> [What to work on]:
Each entry is to be retyped exactly as it appears, and each image is to be dropped.

> [Stored items]:
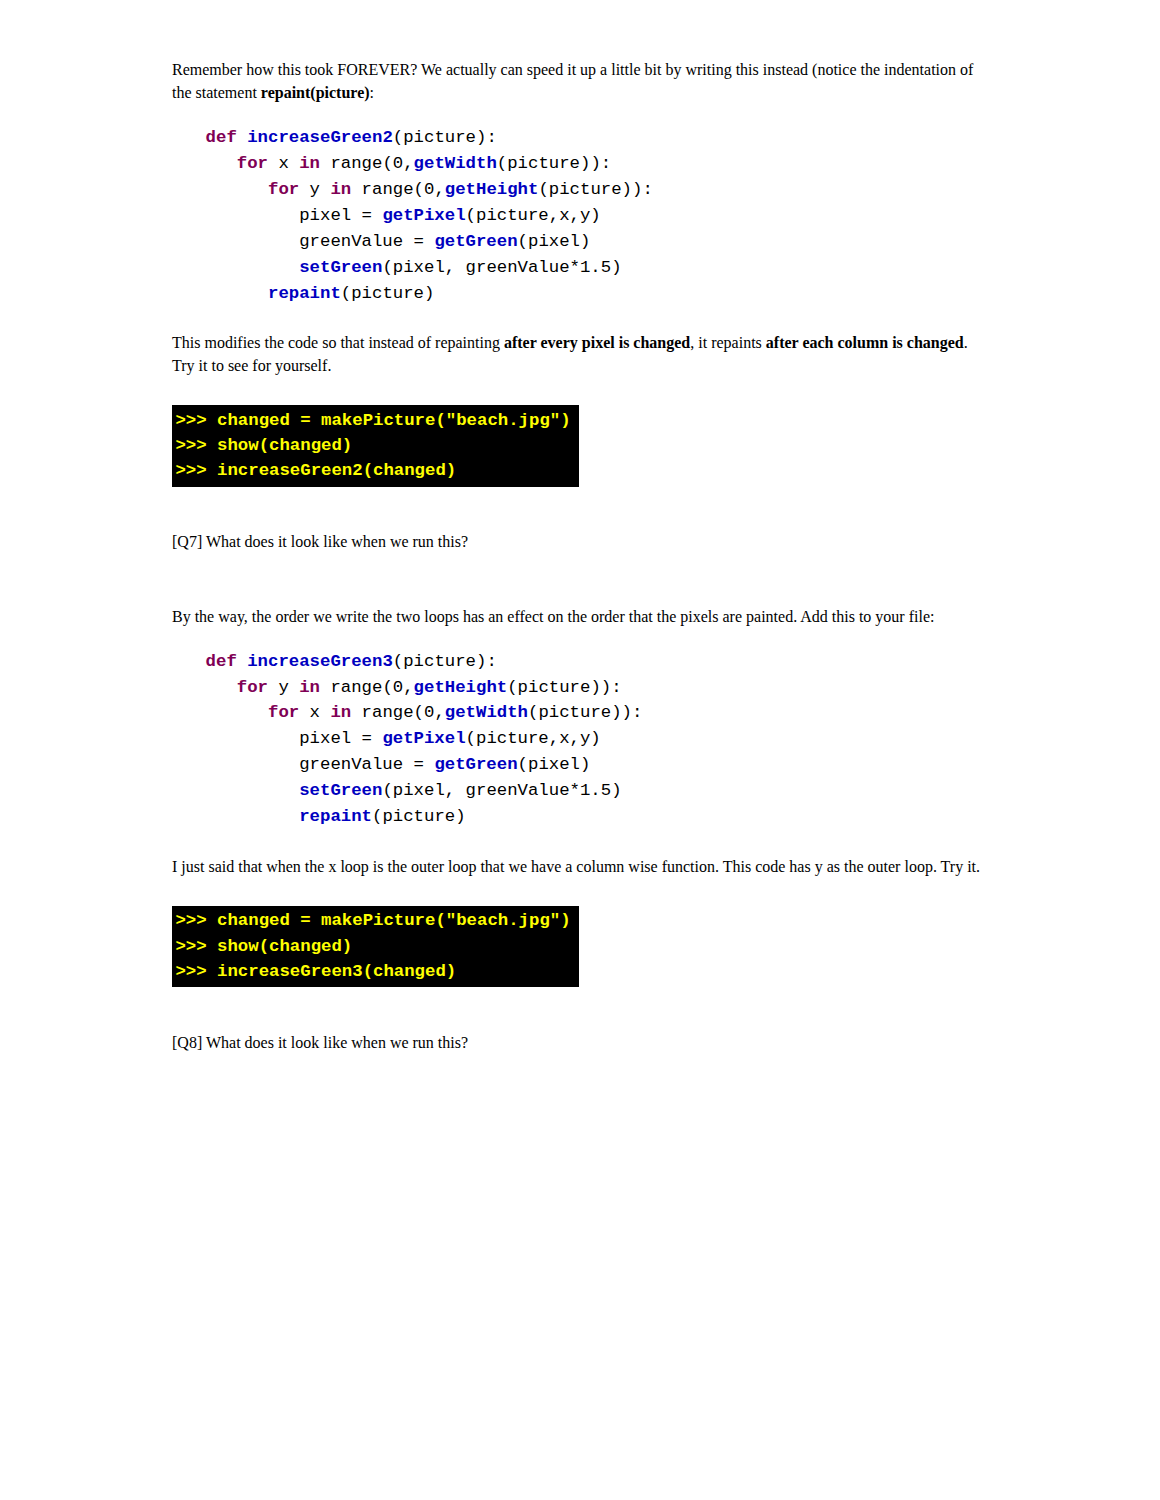Remember how this took FOREVER? We actually can speed it up a little bit by writing this instead (notice the indentation of the statement repaint(picture):
def increaseGreen2(picture): for x in range(0,getWidth(picture)): for y in range(0,getHeight(picture)): pixel = getPixel(picture,x,y) greenValue = getGreen(pixel) setGreen(pixel, greenValue*1.5) repaint(picture)
This modifies the code so that instead of repainting after every pixel is changed, it repaints after each column is changed. Try it to see for yourself.
>>> changed = makePicture("beach.jpg") >>> show(changed) >>> increaseGreen2(changed)
[Q7] What does it look like when we run this?
By the way, the order we write the two loops has an effect on the order that the pixels are painted. Add this to your file:
def increaseGreen3(picture): for y in range(0,getHeight(picture)): for x in range(0,getWidth(picture)): pixel = getPixel(picture,x,y) greenValue = getGreen(pixel) setGreen(pixel, greenValue*1.5) repaint(picture)
I just said that when the x loop is the outer loop that we have a column wise function. This code has y as the outer loop. Try it.
>>> changed = makePicture("beach.jpg") >>> show(changed) >>> increaseGreen3(changed)
[Q8] What does it look like when we run this?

> [Reply to the task]:
Remember how this took FOREVER? We actually can speed it up a little bit by writing this instead (notice the indentation of the statement repaint(picture):
def increaseGreen2(picture): for x in range(0,getWidth(picture)): for y in range(0,getHeight(picture)): pixel = getPixel(picture,x,y) greenValue = getGreen(pixel) setGreen(pixel, greenValue*1.5) repaint(picture)
This modifies the code so that instead of repainting after every pixel is changed, it repaints after each column is changed. Try it to see for yourself.
>>> changed = makePicture("beach.jpg") >>> show(changed) >>> increaseGreen2(changed)
[Q7] What does it look like when we run this?
By the way, the order we write the two loops has an effect on the order that the pixels are painted. Add this to your file:
def increaseGreen3(picture): for y in range(0,getHeight(picture)): for x in range(0,getWidth(picture)): pixel = getPixel(picture,x,y) greenValue = getGreen(pixel) setGreen(pixel, greenValue*1.5) repaint(picture)
I just said that when the x loop is the outer loop that we have a column wise function. This code has y as the outer loop. Try it.
>>> changed = makePicture("beach.jpg") >>> show(changed) >>> increaseGreen3(changed)
[Q8] What does it look like when we run this?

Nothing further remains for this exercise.